En fin de journée toutefois, les ministres Catherine Vautrin et Françoise Gatel (ruralité), venues échanger avec les élus départementaux, ont esquissé quelques bribes de réponses. Ou ont du moins fait part de leur compréhension. La première s'est ainsi dite consciente du "coût des AIS" et de la flambée de la protection de l'enfance en lien entre autres avec les mineurs non accompagnés (MNA). Elle a reconnu la nécessité d'avoir "une réflexion quant à la ponction sur les recettes réelles de fonctionnement" afin de tenir compte des dépenses dont les départements n'ont pas la maîtrise. Sur une possible hausse du taux de DMTO, elle a en revanche appelé à la "prudence", sachant que cela "ne répondrait pas à la situation de tous les départements" (pas d'impact pour les départements en déprise). Elle a, enfin, donné son point de vue personnel sur la réduction du taux et de l'assiette du FCTVA : elle y voit "un coup de canif dans le contrat" par rapport aux dépenses déjà engagées par les collectivités.

Son de cloche comparable du côté de Françoise Gatel, pour qui "l'effort doit être regardé d'une façon particulière pour les départements". La ministre déléguée prévoit que "le Sénat pourra faire bouger les choses" sur le PLF mais admet que "la période eest très difficile".

A peu près au même moment, une interview de Michel Barnier était publiée par le quotidien Ouest-France, dans lequel le chef de l'Etat n'a guère dit autre chose : "Les départements n’ont plus de pouvoir fiscal, mais ont des dépenses contraintes, notamment sociales, qui augmentent. Je veux leur dire que nous allons tenir compte de cette spécificité très forte, et cela se traduira par des ajustements significatifs du projet de loi de finances sur le volet des collectivités locales". Et d'ajouter par ailleurs, dans une perspective de plus long terme : "Le chantier que nous allons lancer autour d’une allocation sociale unique devrait permettre d’alléger le poids des dépenses sociales à la charge des départements."

Les départements de droite n'excluent pas des mesures de rétorsion

Le moyen et le long terme... tous l'ont dit : au-delà du PLF, c'est dès maintenant qu'il faut s'y intéresser. "D'ici fin 2025, il faudra avoir fait sortir un certain nombre de solutions", soutient Jean-Léonce Dupont. "Il faut tout de suite se mettre au travail pour reconstruire les modalités de financement des départements, faute de quoi dès la prochaine crise, on sera de nouveau au pied du mur", dit de même Stéphane Troussel. Divers éléments ont été évoqués par les uns et les autres : "retrouver un impôt avec une base locale" (Jean-Luc Chenut), "permettre au département de déterminer les règles liées au RSA" (Christian Poiret, Nord), "aller chercher de la CSG", "réléchir à une clause de revoyure après un transfert de compétence" (Françoise Gatel), "remettre à plat le financement des AIS" (Stéphane Troussel)...

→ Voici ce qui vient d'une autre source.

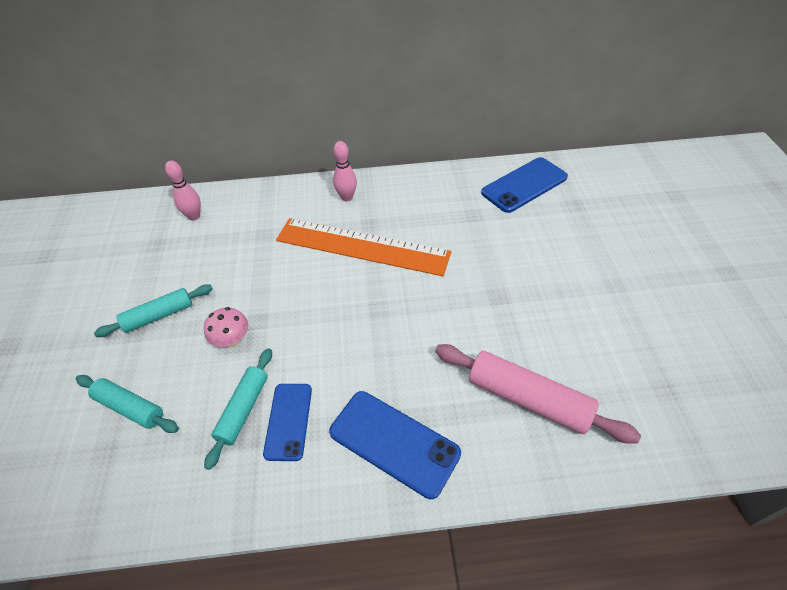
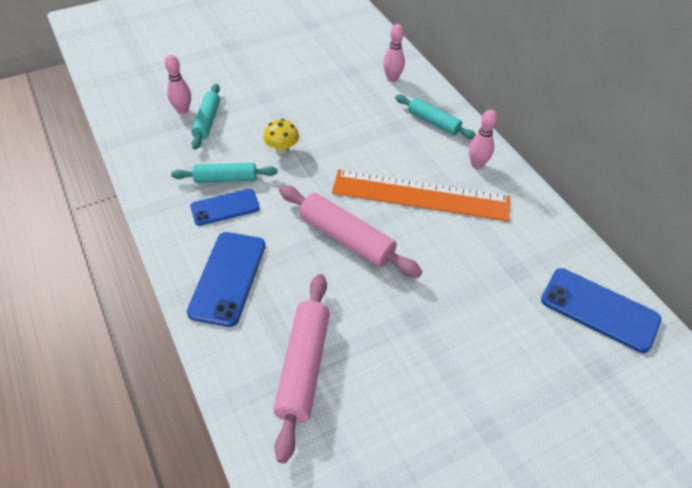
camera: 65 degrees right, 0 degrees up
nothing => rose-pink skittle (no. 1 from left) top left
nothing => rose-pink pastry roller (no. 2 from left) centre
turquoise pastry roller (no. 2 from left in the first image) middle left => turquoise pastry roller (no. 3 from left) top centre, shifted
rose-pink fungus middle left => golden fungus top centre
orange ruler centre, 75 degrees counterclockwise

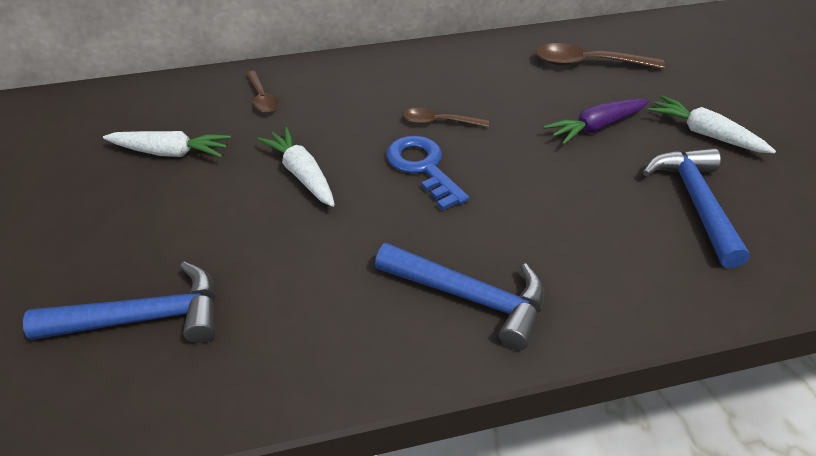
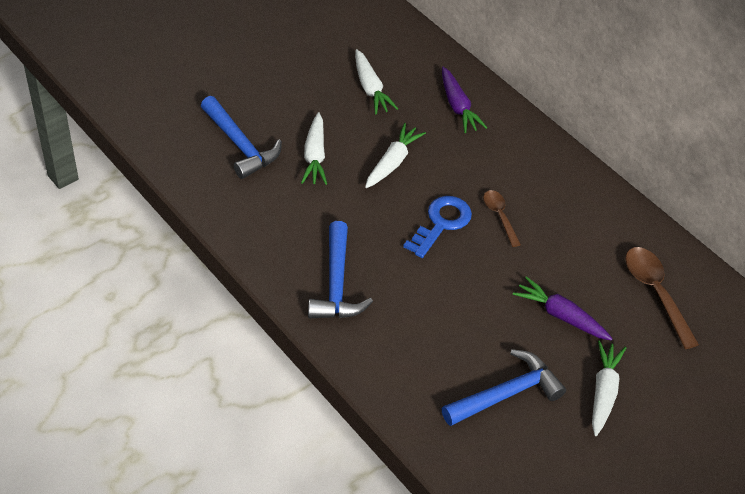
camera: 60 degrees right, 5 degrees up
nothing => pure white root vegetable (no. 1 from left) top centre
brown teaspoon (no. 1 from left) top left => purple root vegetable (no. 1 from left) top centre

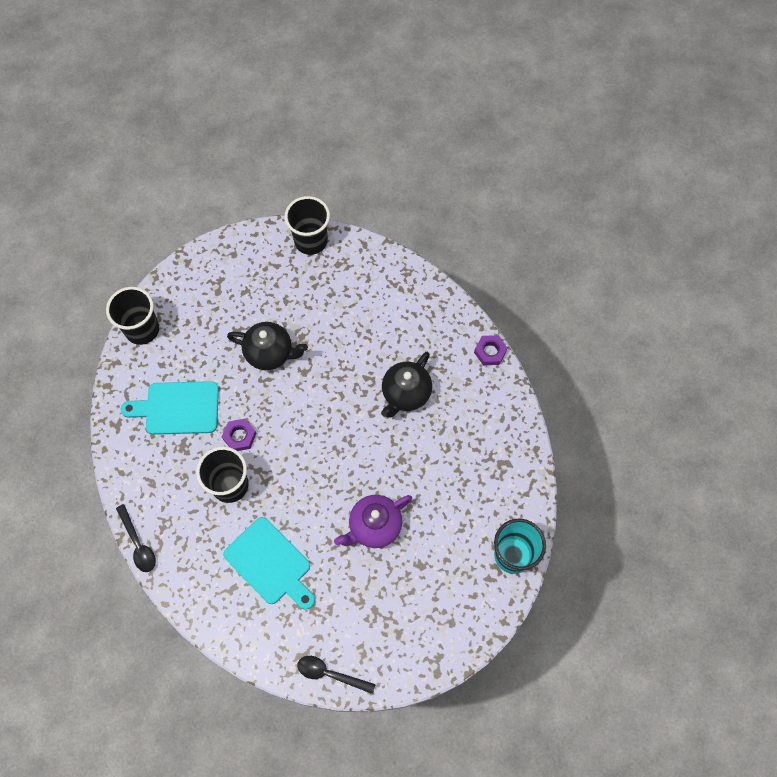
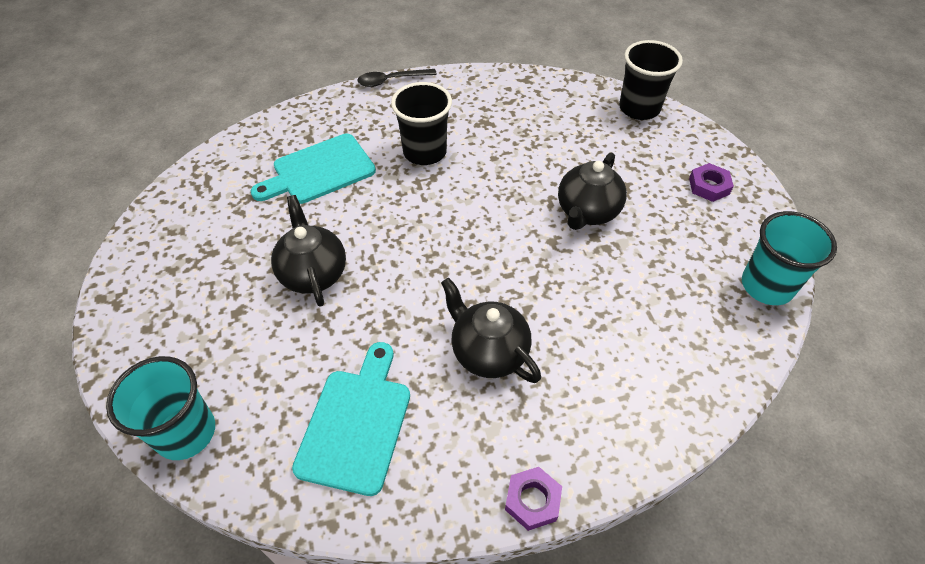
camera: 105 degrees right, 15 degrees down
ebony teaspoon (no. 2 from left) bottom centre => nothing
turquoise cutting board (no. 1 from left in the first image) middle left => turquoise cutting board (no. 2 from left) bottom centre, shifted
purple nut (no. 1 from left in the first image) middle left => purple nut (no. 2 from left) top right, shifted
ebony beaker (no. 3 from left) top centre => turquoise beaker (no. 2 from left) middle right
purple teapot bottom centre => ebony teapot (no. 1 from left) middle left

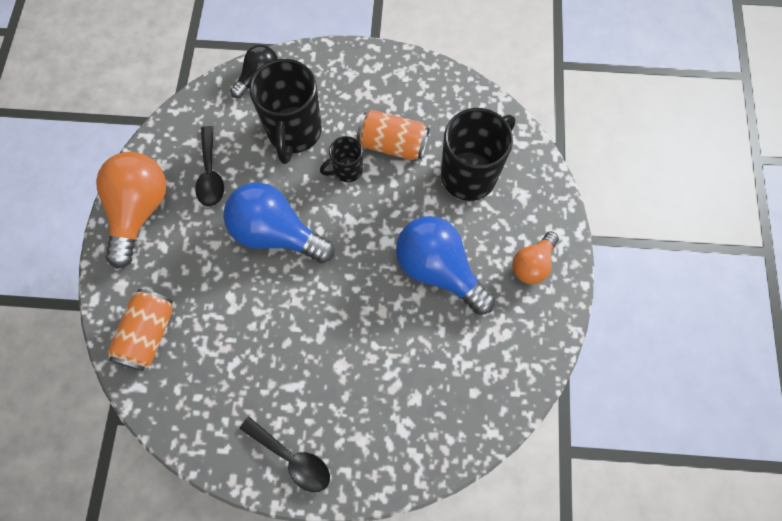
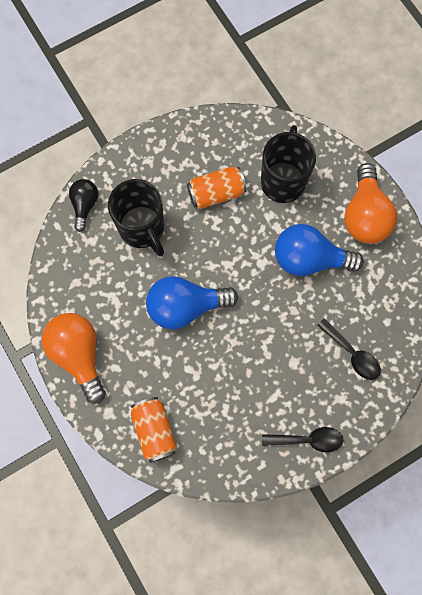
camera: 35 degrees left, 5 degrees up
ebony tea mug (no. 2 from left) top centre => nothing
ebony teaspoon (no. 1 from left in the first image) top left => ebony teaspoon (no. 2 from left) middle right, shifted
orange bulb (no. 2 from left) middle right, x1.73

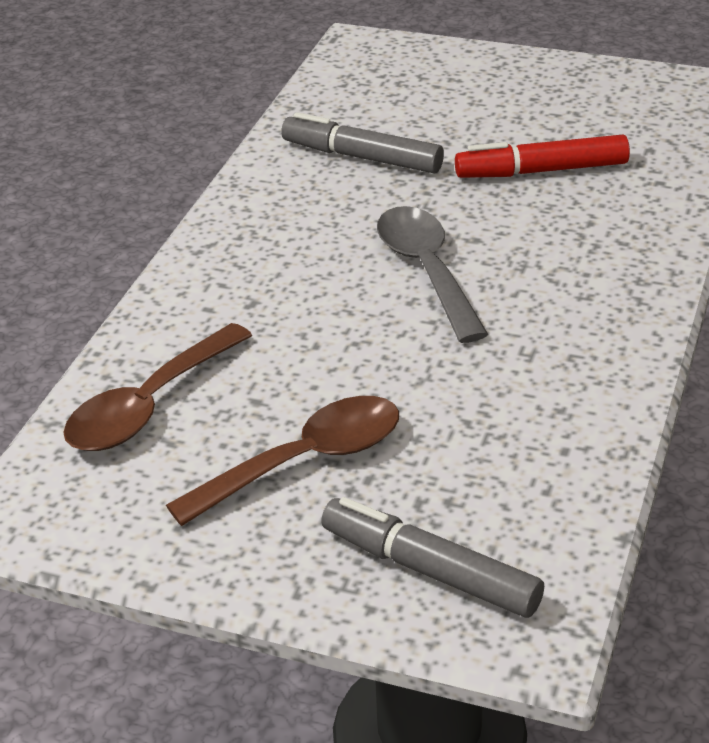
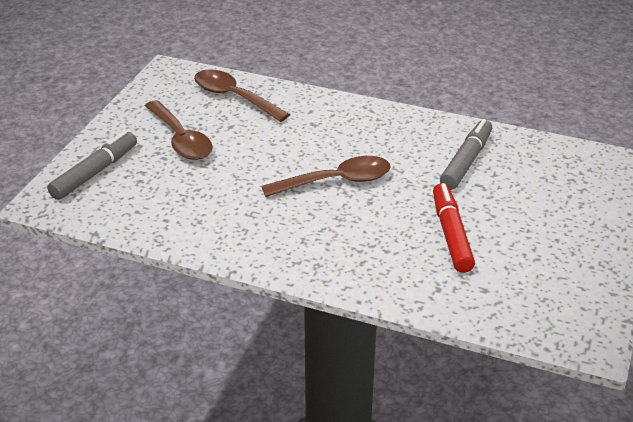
camera: 90 degrees right, 0 degrees up
ash-grey teaspoon centre => brown teaspoon (no. 3 from left) centre

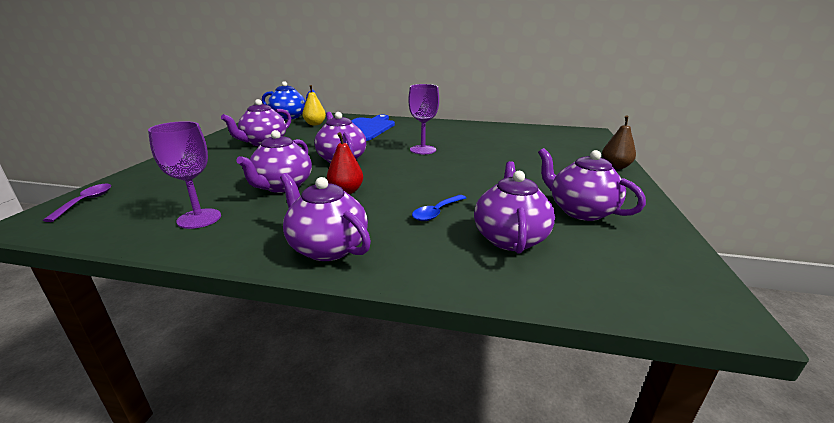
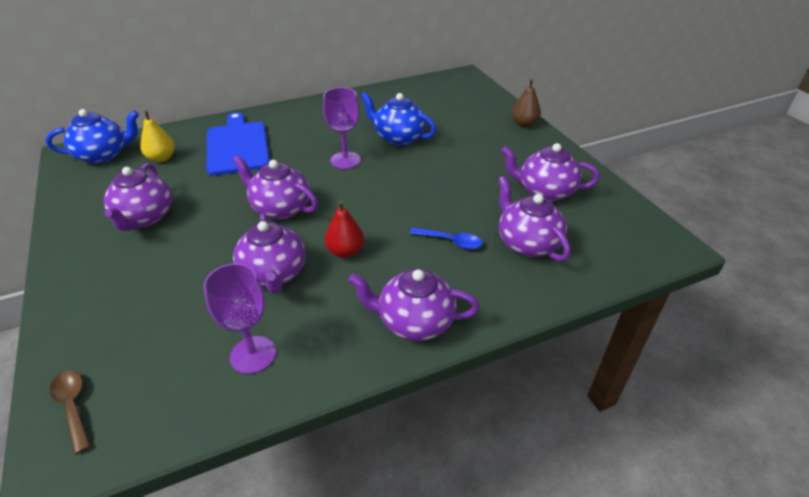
camera: 35 degrees left, 15 degrees up
nothing => cobalt teapot (no. 2 from left) top centre
purple teaspoon middle left => brown teaspoon bottom left
cobalt teaspoon centre, 75 degrees counterclockwise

En attendant, l'ensemble des présidents de départements ont réussi à se mettre d'accord sur une "résolution", adoptée à l'unanimité moins une voix, qui sera présentée ce vendredi à Michel Barnier. Ce jeudi soir, chacun des deux groupes politiques de DF a toutefois souhaité faire entendre sa propre voix. Le groupe des présidents de départements de gauche (32 présidents) s'est exposé en brandissant une série de pancartes illustrant un certain nombre de missions départementales "en danger" (voir photo sur X/Twitter). "Nous envisageons des mobilisations dans nos propres départements", a déclaré Jean-Luc Gleyze, président du groupe, qui prévoit d'apposer une grande bâche sur l'immeuble de son département.

Le groupe "Droite, centre et indépendants" (DCI) de DF (71 départements) va lui beaucoup plus loin : il a réuni la presse pour faire savoir que si les annonces de Michel Barnier devaient être jugées "pas acceptables", ces départements envisagent "des opérations concertées sur [leurs] territoires". Et non des moindres. Leur porte-parole, Nicolas Lacroix (Haute-Marne), les a listées : "Suspendre nos versements à la Caf dès le 1er janvier" (autrement dit les versements RSA), "ne plus prendre en charge les nouveaux MNA" également dès le 1er janvier prochain ("Que l'Etat s'en débrouille"), "attaquer les décisions de l'Etat prises sans notre accord", éventuellement "se désengager des contrats de plan Etat-régions"... Et Nicolas Lacroix de lancer : "Certes, le gouvernement Barnier doit faire des économies. Mais on ne peut pas se laisser enterrer par nos amis."